Li esta semana um artigo de Haifeng Huang, da Universidade Estadual de Ohio, que explica o erro estratégico de Washington melhor do que qualquer discurso oficial.
Huang investigou se a propaganda democrática da embaixada dos Estados Unidos na China, publicada no Weibo e no WeChat, muda a cabeça do público chinês. Ele rodou dois experimentos: um em 2018, e outro em janeiro de 2021, logo após a invasão do Capitólio.
O resultado contraria a intuição de quem acredita que ideias bonitas vendem sozinhas. Em 2018, num momento calmo, as mensagens sobre eleições e liberdade de imprensa não melhoraram a opinião dos chineses sobre os EUA. Em 2021, com a imagem americana destruída pela pandemia e pelo 6 de Janeiro, as mesmas mensagens funcionaram.
Huang resume o achado numa imagem que vale a leitura. A diplomacia pública americana opera como escudo, não como espada. Ela preserva a credibilidade que resta quando o país está sob ataque reputacional, e quase nada quando se tenta converter audiências em tempos normais.
O lado mais desconfortável do estudo vem do silêncio do título. As mensagens não mudaram a visão dos chineses sobre a própria democracia, sobre o regime chinês ou sobre a disposição de protestar. Num país com confiança alta no governo e identidade nacional forte, o som democrático bate numa parede.
Trago isso para a Folha porque a conclusão derruba duas certezas opostas ao mesmo tempo. Pequim mente quando culpa “forças estrangeiras” por cada descontentamento interno, já que nem a embaixada mais visível do planeta move a agulha. E Washington se engana quando imagina que basta pregar valores para ganhar corações alheios.
Huang nota que o efeito persiste mesmo quando a mensagem vem assinada por uma fonte anônima, não pela embaixada. O problema não é a desconfiança no mensageiro, e sim a dificuldade de impressionar um país orgulhoso e em ascensão.
A ironia fica mais cruel quando olhamos para o presente. O segundo governo Trump desmonta a estatal de notícias Voz da América, fecha missões diplomáticas e esvazia a agência de ajuda externa. O país destrói o próprio escudo no exato momento em que mais precisaria dele, com a imagem novamente ferida.
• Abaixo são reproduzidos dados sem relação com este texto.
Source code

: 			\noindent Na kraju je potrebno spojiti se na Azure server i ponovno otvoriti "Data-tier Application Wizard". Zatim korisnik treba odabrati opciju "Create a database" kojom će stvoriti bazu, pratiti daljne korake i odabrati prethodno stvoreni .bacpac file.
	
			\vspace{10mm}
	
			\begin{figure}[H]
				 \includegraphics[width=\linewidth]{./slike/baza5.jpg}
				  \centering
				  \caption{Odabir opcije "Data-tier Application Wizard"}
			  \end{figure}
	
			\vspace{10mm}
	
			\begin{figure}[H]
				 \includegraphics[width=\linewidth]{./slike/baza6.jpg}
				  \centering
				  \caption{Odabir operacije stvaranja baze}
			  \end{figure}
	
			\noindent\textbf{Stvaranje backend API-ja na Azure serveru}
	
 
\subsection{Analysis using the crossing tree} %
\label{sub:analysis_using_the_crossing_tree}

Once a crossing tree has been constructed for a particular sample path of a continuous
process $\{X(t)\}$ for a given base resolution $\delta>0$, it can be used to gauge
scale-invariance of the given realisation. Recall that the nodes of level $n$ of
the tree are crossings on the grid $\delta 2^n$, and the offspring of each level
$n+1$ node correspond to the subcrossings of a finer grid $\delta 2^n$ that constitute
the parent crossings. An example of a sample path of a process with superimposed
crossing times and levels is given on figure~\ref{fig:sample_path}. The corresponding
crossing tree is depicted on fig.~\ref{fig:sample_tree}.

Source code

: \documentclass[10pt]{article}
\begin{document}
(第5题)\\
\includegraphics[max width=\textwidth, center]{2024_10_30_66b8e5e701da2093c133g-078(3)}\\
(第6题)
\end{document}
Para a América Latina, o recado é direto, e o próprio Huang cita uma piada da região. Por que nunca houve um golpe em Washington? Porque lá não existe embaixada dos EUA. O riso esconde uma verdade que vale para a competição atual.
A disputa por influência entre Washington e Pequim não se decide por sermão ideológico. Pesquisas recentes mostram que a mensagem chinesa sobre o “modelo China” convence mais audiências globais do que o discurso americano sobre o sistema americano.
O Brasil assiste a essa competição com pragmatismo, e faz bem. Quem chega com porto, crédito, painel solar e fábrica de carro elétrico compra mais simpatia do que quem chega com aula sobre separação de poderes.
Huang termina com um aviso que deveria tirar o sono de qualquer estrategista em Washington. O escudo só funciona se houver democracia robusta por trás dele e um aparato capaz de transmitir a mensagem. Os EUA enfraquecem os dois ao mesmo tempo, e ninguém parece ter avisado a Casa Branca.